Want an example of just how weak California's political and civic culture is? Consider Steve Soboroff.
Soboroff is now in the news for his blustery, nonsensical defense of the just-deposed Los Angeles Dogers owner Frank McCourt, whose ouster by Major League Baseball has been almost universally welcomed in Southern California after reports that McCourt looted the team of $100 million for the personal expenses of himself and his now former wife. Soboroff accepted the job of Dodger vice chairman a day before baseball commissioner Bud Selig seized the team.

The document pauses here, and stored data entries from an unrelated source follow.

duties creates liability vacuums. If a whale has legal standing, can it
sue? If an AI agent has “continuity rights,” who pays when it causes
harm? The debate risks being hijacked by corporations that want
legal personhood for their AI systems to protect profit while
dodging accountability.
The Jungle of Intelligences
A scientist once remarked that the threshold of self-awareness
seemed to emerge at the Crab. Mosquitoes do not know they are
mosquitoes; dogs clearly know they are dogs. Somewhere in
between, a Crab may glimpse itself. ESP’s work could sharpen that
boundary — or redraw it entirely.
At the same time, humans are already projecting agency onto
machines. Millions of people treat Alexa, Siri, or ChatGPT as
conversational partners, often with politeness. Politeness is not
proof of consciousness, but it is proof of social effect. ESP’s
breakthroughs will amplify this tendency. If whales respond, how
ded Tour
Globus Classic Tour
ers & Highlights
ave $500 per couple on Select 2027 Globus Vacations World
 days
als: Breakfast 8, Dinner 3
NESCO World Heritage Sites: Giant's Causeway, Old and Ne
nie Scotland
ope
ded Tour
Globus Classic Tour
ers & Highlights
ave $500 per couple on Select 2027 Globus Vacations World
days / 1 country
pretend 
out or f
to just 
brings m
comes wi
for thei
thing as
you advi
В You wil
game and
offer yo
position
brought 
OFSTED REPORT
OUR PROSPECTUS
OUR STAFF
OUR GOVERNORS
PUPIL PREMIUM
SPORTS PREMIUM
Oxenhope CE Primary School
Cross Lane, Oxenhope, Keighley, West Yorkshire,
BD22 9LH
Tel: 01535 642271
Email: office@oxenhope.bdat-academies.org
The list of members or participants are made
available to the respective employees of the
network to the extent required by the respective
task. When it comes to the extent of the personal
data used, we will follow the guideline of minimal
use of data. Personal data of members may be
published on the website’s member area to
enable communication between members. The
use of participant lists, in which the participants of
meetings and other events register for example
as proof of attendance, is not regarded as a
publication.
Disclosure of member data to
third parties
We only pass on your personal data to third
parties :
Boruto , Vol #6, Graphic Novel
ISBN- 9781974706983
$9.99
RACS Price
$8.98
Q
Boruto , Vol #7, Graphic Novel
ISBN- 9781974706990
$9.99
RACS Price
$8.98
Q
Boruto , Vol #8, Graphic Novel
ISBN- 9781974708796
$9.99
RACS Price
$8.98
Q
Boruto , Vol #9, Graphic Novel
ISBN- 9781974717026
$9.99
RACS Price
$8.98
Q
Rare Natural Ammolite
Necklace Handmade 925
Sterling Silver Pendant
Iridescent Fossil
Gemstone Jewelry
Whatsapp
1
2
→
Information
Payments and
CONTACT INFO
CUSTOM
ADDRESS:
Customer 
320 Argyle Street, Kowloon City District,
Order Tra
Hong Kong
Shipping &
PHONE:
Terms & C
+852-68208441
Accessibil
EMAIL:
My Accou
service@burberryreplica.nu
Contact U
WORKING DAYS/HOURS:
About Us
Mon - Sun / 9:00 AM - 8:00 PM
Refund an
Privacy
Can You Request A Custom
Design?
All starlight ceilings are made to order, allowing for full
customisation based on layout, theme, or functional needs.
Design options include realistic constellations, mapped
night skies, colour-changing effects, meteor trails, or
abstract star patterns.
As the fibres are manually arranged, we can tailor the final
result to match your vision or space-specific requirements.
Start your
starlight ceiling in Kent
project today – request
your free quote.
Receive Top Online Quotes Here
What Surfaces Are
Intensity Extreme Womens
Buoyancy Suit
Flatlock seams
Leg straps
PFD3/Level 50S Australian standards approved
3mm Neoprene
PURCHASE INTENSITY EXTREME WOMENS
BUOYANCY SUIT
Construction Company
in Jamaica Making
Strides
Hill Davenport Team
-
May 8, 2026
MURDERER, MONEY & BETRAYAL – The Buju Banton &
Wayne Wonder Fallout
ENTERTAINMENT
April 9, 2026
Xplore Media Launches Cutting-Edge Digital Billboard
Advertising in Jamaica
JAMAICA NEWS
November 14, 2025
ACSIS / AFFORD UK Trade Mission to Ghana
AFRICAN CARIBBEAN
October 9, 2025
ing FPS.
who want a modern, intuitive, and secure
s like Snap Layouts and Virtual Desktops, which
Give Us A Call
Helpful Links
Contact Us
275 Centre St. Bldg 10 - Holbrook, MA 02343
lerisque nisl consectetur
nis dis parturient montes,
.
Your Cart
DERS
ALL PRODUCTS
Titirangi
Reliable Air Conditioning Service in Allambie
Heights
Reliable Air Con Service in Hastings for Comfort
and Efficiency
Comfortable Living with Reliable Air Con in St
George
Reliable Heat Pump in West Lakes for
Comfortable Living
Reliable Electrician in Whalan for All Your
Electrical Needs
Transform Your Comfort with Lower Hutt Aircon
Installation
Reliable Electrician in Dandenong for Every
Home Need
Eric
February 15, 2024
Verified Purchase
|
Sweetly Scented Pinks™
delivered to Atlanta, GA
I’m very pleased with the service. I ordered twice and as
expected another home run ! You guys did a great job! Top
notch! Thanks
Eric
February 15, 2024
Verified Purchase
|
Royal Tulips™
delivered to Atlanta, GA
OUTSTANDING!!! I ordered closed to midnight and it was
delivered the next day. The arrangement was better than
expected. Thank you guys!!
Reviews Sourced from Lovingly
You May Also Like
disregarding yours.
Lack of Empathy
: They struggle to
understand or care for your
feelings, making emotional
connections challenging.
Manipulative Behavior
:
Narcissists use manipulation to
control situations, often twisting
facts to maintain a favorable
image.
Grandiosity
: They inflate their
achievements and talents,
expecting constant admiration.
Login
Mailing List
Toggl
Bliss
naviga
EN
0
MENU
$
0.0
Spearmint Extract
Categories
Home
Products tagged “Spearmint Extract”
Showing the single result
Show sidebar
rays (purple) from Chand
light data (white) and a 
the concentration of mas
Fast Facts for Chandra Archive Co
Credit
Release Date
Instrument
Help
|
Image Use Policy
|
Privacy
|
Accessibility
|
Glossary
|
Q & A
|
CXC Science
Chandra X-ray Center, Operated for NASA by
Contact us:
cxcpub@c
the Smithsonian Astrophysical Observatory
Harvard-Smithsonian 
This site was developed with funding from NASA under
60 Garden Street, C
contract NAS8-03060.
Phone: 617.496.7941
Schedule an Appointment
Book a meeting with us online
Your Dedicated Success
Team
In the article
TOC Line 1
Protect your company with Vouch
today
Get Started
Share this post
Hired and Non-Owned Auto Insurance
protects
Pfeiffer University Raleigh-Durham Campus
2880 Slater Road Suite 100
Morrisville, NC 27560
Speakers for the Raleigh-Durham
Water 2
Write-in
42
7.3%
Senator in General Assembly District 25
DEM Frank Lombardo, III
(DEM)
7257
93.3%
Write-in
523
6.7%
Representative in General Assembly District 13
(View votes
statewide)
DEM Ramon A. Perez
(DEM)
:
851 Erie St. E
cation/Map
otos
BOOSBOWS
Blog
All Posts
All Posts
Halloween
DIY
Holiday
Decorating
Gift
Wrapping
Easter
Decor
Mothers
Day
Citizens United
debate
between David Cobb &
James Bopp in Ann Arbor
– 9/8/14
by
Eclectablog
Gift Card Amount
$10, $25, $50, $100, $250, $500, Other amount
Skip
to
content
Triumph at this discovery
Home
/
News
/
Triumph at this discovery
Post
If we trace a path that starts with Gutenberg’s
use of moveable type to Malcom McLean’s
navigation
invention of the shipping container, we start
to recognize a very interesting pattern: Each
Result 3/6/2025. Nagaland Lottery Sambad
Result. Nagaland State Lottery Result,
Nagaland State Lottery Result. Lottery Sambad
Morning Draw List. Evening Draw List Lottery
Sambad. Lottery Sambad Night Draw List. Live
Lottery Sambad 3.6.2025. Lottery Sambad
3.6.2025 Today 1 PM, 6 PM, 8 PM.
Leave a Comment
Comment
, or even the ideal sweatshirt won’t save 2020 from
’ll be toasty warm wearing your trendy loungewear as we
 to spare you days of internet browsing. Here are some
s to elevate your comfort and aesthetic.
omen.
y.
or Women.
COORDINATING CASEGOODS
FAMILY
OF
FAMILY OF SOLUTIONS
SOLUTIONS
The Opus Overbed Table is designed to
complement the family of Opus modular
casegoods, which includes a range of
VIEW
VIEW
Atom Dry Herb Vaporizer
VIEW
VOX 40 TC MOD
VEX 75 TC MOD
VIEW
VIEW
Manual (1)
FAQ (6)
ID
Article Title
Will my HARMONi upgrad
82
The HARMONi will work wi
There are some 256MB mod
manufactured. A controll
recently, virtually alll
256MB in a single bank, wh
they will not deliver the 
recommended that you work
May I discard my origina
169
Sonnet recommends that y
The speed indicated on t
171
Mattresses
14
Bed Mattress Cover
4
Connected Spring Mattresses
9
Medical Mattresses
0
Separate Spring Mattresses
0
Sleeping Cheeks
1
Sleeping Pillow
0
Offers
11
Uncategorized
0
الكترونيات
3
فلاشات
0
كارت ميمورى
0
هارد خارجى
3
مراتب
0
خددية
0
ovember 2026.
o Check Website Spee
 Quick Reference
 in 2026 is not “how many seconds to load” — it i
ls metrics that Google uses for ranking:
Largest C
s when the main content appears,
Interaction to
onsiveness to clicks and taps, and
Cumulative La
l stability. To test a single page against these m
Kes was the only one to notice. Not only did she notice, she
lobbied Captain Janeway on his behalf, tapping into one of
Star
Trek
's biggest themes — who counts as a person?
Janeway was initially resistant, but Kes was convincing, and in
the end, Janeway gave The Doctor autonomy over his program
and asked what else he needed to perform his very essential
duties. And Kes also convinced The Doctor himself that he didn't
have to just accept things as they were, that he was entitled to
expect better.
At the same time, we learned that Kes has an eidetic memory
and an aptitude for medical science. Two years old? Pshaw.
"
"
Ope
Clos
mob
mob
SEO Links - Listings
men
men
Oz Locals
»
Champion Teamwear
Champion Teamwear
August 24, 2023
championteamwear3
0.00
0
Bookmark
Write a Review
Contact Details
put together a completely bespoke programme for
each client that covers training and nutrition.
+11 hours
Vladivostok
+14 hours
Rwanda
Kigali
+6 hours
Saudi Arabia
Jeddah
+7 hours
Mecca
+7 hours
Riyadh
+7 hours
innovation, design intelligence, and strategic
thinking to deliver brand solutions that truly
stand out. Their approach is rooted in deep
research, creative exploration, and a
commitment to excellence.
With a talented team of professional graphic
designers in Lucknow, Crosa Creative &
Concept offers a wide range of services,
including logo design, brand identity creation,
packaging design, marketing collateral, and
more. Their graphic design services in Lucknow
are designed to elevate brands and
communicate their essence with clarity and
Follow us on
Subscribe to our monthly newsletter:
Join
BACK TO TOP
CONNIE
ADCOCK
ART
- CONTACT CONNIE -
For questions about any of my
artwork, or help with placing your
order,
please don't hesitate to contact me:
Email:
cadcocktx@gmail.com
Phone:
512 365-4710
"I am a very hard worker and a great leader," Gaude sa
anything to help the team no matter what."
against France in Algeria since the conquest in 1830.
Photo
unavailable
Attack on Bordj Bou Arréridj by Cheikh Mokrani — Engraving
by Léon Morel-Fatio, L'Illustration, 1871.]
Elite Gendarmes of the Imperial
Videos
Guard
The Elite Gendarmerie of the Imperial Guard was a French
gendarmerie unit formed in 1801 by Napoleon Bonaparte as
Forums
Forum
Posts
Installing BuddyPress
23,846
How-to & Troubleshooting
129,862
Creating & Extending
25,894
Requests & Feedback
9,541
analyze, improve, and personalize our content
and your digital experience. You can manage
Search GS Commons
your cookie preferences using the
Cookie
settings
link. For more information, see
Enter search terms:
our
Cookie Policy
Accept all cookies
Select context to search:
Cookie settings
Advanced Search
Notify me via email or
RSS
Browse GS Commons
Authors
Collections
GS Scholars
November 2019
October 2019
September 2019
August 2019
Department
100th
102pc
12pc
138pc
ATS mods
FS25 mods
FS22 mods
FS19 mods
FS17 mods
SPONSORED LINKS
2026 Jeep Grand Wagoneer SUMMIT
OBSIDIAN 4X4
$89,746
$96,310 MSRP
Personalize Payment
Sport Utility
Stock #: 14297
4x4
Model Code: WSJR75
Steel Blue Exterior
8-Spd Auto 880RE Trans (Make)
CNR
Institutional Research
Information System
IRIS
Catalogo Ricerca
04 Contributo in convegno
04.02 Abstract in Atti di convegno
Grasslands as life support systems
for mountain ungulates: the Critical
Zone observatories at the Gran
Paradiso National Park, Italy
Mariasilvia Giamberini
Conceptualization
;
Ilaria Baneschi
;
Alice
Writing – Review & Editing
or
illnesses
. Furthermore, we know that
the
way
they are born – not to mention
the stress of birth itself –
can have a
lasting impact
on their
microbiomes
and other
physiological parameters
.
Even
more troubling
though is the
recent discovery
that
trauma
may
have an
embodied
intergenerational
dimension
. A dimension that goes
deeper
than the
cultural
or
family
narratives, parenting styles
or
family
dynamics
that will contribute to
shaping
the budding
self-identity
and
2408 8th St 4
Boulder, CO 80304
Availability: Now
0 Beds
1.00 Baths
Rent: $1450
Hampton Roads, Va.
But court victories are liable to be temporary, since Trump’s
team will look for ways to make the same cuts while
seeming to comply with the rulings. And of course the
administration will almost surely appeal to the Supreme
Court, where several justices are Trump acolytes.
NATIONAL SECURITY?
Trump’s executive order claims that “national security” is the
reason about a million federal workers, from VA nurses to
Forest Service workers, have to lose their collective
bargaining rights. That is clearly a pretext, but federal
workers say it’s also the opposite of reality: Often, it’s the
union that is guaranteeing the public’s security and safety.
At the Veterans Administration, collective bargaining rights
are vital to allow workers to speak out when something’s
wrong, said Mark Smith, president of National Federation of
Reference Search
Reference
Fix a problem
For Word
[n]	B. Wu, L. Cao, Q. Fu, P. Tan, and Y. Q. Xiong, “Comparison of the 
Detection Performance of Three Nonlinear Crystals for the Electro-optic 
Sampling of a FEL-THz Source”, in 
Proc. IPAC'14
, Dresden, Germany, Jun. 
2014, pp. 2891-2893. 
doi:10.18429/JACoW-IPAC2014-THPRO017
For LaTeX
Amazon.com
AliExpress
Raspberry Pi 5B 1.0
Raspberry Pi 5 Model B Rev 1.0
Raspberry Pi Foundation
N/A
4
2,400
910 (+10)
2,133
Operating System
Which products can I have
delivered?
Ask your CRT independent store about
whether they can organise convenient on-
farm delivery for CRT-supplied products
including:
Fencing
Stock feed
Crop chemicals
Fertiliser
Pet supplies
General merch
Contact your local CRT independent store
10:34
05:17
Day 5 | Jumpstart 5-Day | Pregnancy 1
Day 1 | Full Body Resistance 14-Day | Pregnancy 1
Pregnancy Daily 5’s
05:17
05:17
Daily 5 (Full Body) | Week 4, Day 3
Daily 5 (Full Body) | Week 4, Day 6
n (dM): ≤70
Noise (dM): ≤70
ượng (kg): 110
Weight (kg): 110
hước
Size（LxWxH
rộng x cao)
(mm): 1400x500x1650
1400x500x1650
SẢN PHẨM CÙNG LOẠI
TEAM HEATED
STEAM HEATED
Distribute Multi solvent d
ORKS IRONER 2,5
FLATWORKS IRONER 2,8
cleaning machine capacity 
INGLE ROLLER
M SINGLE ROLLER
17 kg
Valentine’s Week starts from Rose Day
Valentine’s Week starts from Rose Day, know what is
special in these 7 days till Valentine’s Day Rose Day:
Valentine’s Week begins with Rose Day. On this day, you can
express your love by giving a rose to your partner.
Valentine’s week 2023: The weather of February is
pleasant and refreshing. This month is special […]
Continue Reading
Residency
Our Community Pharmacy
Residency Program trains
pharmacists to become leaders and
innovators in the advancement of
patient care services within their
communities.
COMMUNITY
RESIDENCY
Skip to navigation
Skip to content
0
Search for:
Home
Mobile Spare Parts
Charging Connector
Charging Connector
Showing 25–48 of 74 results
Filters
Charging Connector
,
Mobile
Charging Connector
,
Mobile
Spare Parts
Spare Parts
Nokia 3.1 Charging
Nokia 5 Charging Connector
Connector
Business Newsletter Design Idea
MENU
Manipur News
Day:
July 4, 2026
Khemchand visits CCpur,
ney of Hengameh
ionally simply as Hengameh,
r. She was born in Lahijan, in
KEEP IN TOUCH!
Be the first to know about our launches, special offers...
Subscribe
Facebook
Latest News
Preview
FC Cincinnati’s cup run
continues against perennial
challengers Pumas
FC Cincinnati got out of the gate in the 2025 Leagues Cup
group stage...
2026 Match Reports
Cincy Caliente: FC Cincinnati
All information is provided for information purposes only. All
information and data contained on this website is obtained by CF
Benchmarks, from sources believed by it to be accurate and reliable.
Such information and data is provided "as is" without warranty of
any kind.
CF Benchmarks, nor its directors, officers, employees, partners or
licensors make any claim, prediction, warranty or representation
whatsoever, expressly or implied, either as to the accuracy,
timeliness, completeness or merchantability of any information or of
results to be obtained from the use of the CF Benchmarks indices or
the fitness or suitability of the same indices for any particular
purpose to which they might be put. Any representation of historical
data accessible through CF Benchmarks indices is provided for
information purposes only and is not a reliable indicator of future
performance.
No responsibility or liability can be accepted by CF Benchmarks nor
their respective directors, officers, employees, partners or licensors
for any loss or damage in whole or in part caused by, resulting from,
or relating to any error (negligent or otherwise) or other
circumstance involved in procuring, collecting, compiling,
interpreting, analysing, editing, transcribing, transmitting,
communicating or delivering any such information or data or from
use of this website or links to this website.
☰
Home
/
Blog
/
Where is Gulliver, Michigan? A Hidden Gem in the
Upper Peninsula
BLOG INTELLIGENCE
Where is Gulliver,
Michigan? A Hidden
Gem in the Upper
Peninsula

How's that for comic timing?
What's extraordinary about Soboroff's politically brain-dead defense of McCourt is this: Soboroff might have been the mayor of Los Angeles a decade ago. He ran for the office in 2001 with the support of then-Mayor Richard Riordan and many leading citizens, including its business community. Soboroff attracted such backing even though he was a little-known developer of strip malls who from the beginning showed little in the way of political skills.
Soboroff's story thus tells you a lot about what's wrong with Los Angeles politics, and to some extent, California. There's so little political competition and culture that someone as clueless and as thoroughly unsuited for public life as Soboroff can become a name, and a candidate. And if you think Soboroff was a fluke, you might take notice of someone or something named Austin Beutner, a business type who just arrived on the political scene and is already being touted as the next mayor of LA.
Before Northern Californians claim this is some kind of Southern California disease, let me remind you of two words: Meg Whitman.